Honestly, I do have an affinity for history and shit, which means I was elated to learn that Blindside’s latest does indeed center on The Great Depression. Unfortunately, The Great Depression is lacking in most all areas required for satisfaction. “This is a Heart Attack” commences in a fashion reminiscent of The White Stripes, abandons its quirkiness, and then adopts it once again. Overall, they have a penchant for pulling disconcerting flip-flops, though I can still envision “This is a Heart Attack” succeeding on the airwaves just as “Pitiful” (Silence) did. Conversely, as catchy as the previously mentioned song is, “Ask Me Now” is invariably worse, because of the pseudo-emotive vibes and banal instrumentation. I mean, haven’t hundreds of bands composed this song before? A similar fate awaits “We’re All Going to Die,” while “Yemkela” draws influence from Blindside’s current tourmates, namely Showbread. The first (only?) single/video is “Fell in Love with the Game,” and it thankfully proves to be an infectious, little romp that’s devoid of substantiality…although there’s mindless enjoyment ripe for the picking. Several tunes, of the fourteen, aren’t worth as much as I’d like them to be, and are thus shallow, pale, and lifeless.

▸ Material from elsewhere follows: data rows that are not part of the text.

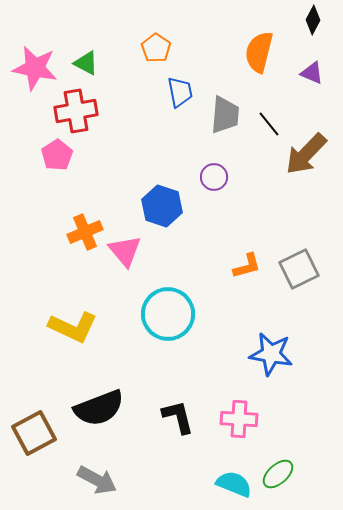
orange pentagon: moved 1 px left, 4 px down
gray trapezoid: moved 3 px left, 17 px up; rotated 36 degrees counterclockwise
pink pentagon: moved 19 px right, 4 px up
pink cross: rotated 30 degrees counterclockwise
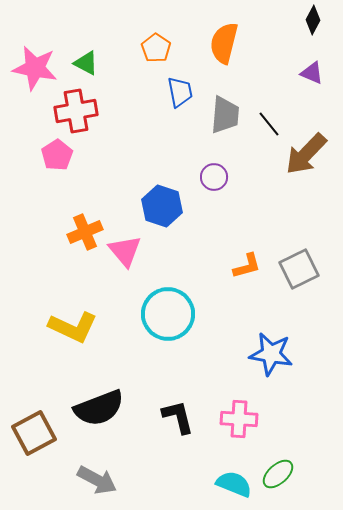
orange semicircle: moved 35 px left, 9 px up
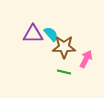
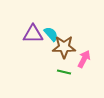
pink arrow: moved 2 px left
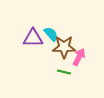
purple triangle: moved 4 px down
pink arrow: moved 5 px left, 2 px up
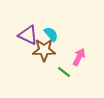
purple triangle: moved 5 px left, 3 px up; rotated 25 degrees clockwise
brown star: moved 20 px left, 3 px down
green line: rotated 24 degrees clockwise
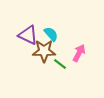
brown star: moved 1 px down
pink arrow: moved 4 px up
green line: moved 4 px left, 8 px up
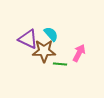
purple triangle: moved 4 px down
green line: rotated 32 degrees counterclockwise
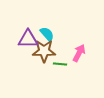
cyan semicircle: moved 4 px left
purple triangle: rotated 25 degrees counterclockwise
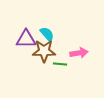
purple triangle: moved 2 px left
pink arrow: rotated 54 degrees clockwise
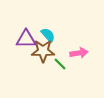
cyan semicircle: moved 1 px right, 1 px down
brown star: moved 1 px left
green line: rotated 40 degrees clockwise
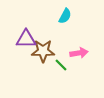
cyan semicircle: moved 17 px right, 19 px up; rotated 70 degrees clockwise
green line: moved 1 px right, 1 px down
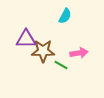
green line: rotated 16 degrees counterclockwise
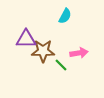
green line: rotated 16 degrees clockwise
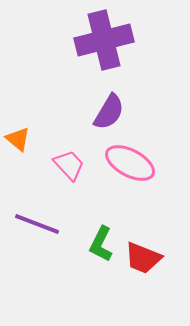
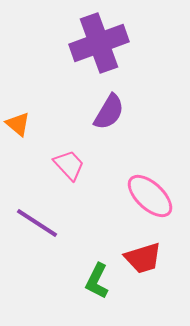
purple cross: moved 5 px left, 3 px down; rotated 6 degrees counterclockwise
orange triangle: moved 15 px up
pink ellipse: moved 20 px right, 33 px down; rotated 15 degrees clockwise
purple line: moved 1 px up; rotated 12 degrees clockwise
green L-shape: moved 4 px left, 37 px down
red trapezoid: rotated 39 degrees counterclockwise
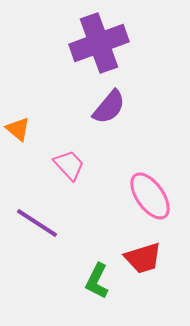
purple semicircle: moved 5 px up; rotated 9 degrees clockwise
orange triangle: moved 5 px down
pink ellipse: rotated 12 degrees clockwise
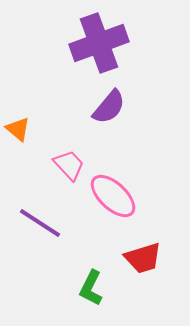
pink ellipse: moved 37 px left; rotated 12 degrees counterclockwise
purple line: moved 3 px right
green L-shape: moved 6 px left, 7 px down
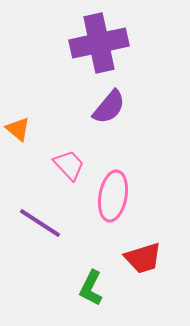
purple cross: rotated 8 degrees clockwise
pink ellipse: rotated 57 degrees clockwise
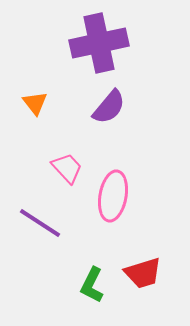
orange triangle: moved 17 px right, 26 px up; rotated 12 degrees clockwise
pink trapezoid: moved 2 px left, 3 px down
red trapezoid: moved 15 px down
green L-shape: moved 1 px right, 3 px up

Maybe the best attribute of The Great Depression is Christian Lindskog’s vocals. The aforementioned definitely has a set of pipes, and he’s repeatedly been as versatile as something that’s insanely versatile. I can’t ignore the facts, though. Blindside haven’t created anything engrossing since 2000’s A Thought Crushed My Mind. If you own anything by the group, then it should be that particular disc, and not this one.